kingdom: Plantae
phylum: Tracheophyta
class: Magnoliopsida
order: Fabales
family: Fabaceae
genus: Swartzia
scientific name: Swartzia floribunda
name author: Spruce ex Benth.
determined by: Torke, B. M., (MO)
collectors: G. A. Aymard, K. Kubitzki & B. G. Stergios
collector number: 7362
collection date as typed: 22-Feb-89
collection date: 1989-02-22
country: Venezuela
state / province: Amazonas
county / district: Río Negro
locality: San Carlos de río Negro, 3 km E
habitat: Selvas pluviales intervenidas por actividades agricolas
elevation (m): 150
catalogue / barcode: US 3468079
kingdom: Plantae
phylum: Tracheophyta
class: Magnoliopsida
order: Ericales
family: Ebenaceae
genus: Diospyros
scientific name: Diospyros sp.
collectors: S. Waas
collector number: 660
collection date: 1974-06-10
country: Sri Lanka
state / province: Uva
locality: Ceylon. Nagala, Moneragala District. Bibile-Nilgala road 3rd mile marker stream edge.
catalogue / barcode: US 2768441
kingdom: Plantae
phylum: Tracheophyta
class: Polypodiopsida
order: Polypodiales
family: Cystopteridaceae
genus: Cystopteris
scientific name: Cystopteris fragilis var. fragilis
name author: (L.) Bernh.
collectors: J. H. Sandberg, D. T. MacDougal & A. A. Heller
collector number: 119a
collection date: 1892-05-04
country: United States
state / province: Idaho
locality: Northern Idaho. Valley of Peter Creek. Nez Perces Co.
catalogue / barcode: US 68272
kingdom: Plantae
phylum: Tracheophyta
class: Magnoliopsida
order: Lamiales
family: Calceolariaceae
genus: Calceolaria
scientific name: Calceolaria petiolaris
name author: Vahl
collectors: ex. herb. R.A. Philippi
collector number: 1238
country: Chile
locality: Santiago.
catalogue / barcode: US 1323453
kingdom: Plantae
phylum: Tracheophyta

__________

### Task to complete
Set down every line of the data above, changing nothing.

### Task solution
kingdom: Plantae
phylum: Tracheophyta
class: Magnoliopsida
order: Fabales
family: Fabaceae
genus: Swartzia
scientific name: Swartzia floribunda
name author: Spruce ex Benth.
determined by: Torke, B. M., (MO)
collectors: G. A. Aymard, K. Kubitzki & B. G. Stergios
collector number: 7362
collection date as typed: 22-Feb-89
collection date: 1989-02-22
country: Venezuela
state / province: Amazonas
county / district: Río Negro
locality: San Carlos de río Negro, 3 km E
habitat: Selvas pluviales intervenidas por actividades agricolas
elevation (m): 150
catalogue / barcode: US 3468079
kingdom: Plantae
phylum: Tracheophyta
class: Magnoliopsida
order: Ericales
family: Ebenaceae
genus: Diospyros
scientific name: Diospyros sp.
collectors: S. Waas
collector number: 660
collection date: 1974-06-10
country: Sri Lanka
state / province: Uva
locality: Ceylon. Nagala, Moneragala District. Bibile-Nilgala road 3rd mile marker stream edge.
catalogue / barcode: US 2768441
kingdom: Plantae
phylum: Tracheophyta
class: Polypodiopsida
order: Polypodiales
family: Cystopteridaceae
genus: Cystopteris
scientific name: Cystopteris fragilis var. fragilis
name author: (L.) Bernh.
collectors: J. H. Sandberg, D. T. MacDougal & A. A. Heller
collector number: 119a
collection date: 1892-05-04
country: United States
state / province: Idaho
locality: Northern Idaho. Valley of Peter Creek. Nez Perces Co.
catalogue / barcode: US 68272
kingdom: Plantae
phylum: Tracheophyta
class: Magnoliopsida
order: Lamiales
family: Calceolariaceae
genus: Calceolaria
scientific name: Calceolaria petiolaris
name author: Vahl
collectors: ex. herb. R.A. Philippi
collector number: 1238
country: Chile
locality: Santiago.
catalogue / barcode: US 1323453
kingdom: Plantae
phylum: Tracheophyta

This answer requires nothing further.